Some strategists expect the insurers to stay focused on domestic bonds, particularly longer-dated ones, with hedging costs for foreign investment still at elevated levels. Others see the potential for the overseas outflows to reverse, with the Federal Reserve expected to moderate the pace of its rate hikes and new BOJ governor Kazuo Ueda seen eventually tweaking policy.
Mizuho Securities Co. Chief Desk Strategist Shoki Omori expects life insurers to stay focused on domestic debt partly because they need to hold an additional ¥35 trillion of long-maturity Japanese government bonds to meet asset-liability management requirements by April 2025, when a new solvency regime will be implemented. In addition, controlling currency risk is too expensive now.
“They will continue to be cautious on overseas bonds as they see high grade bonds including sovereigns such as Treasuries being too rich on both a hedged and unhedged basis,” Tokyo-based Omori said. “Hedging costs are too high at around 5% and the dollar-yen is too high to go outright at current levels.”
Holding Treasuries was no party for investors over the last couple of years. That was doubly troublesome for Japanese investors when the Dollar peaked last year.
The iShares Core 7-10 Year Treasury bond JPY Hedged ETF lost half its value and is still trending lower. Everyone is aware that the higher yields go, the better the long-term outlook is for returns when rates eventually do peak. However until that happens there is a risk yields will continue to rise.
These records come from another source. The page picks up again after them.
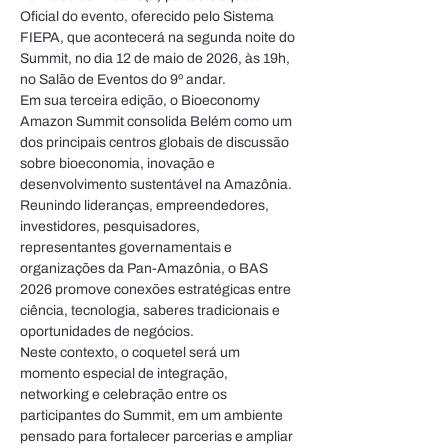
Oficial do evento, oferecido pelo Sistema 
FIEPA, que acontecerá na segunda noite do 
Summit, no dia 12 de maio de 2026, às 19h, 
no Salão de Eventos do 9º andar.
Em sua terceira edição, o Bioeconomy 
Amazon Summit consolida Belém como um 
dos principais centros globais de discussão 
sobre bioeconomia, inovação e 
desenvolvimento sustentável na Amazônia. 
Reunindo lideranças, empreendedores, 
investidores, pesquisadores, 
representantes governamentais e 
organizações da Pan-Amazônia, o BAS 
2026 promove conexões estratégicas entre 
ciência, tecnologia, saberes tradicionais e 
oportunidades de negócios.
Neste contexto, o coquetel será um 
momento especial de integração, 
networking e celebração entre os 
participantes do Summit, em um ambiente 
pensado para fortalecer parcerias e ampliar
The less remarked on reason for combatting inflation is to create a sustainable market for Treasuries. That’s highly desirable for the US government when they are running a several hundred billion dollar deficit. Until inflation is back under some semblance of control uncertainty will rein in the Treasury market. Speculation on two more rate hikes instead of one weighed on both Wall Street and gold today.
Meanwhile, the Nikkei-225 got a significant boost today Fast Retailing’s (Uniqlo’s parent) earnings. The Average is back testing the upper side of its yearlong range.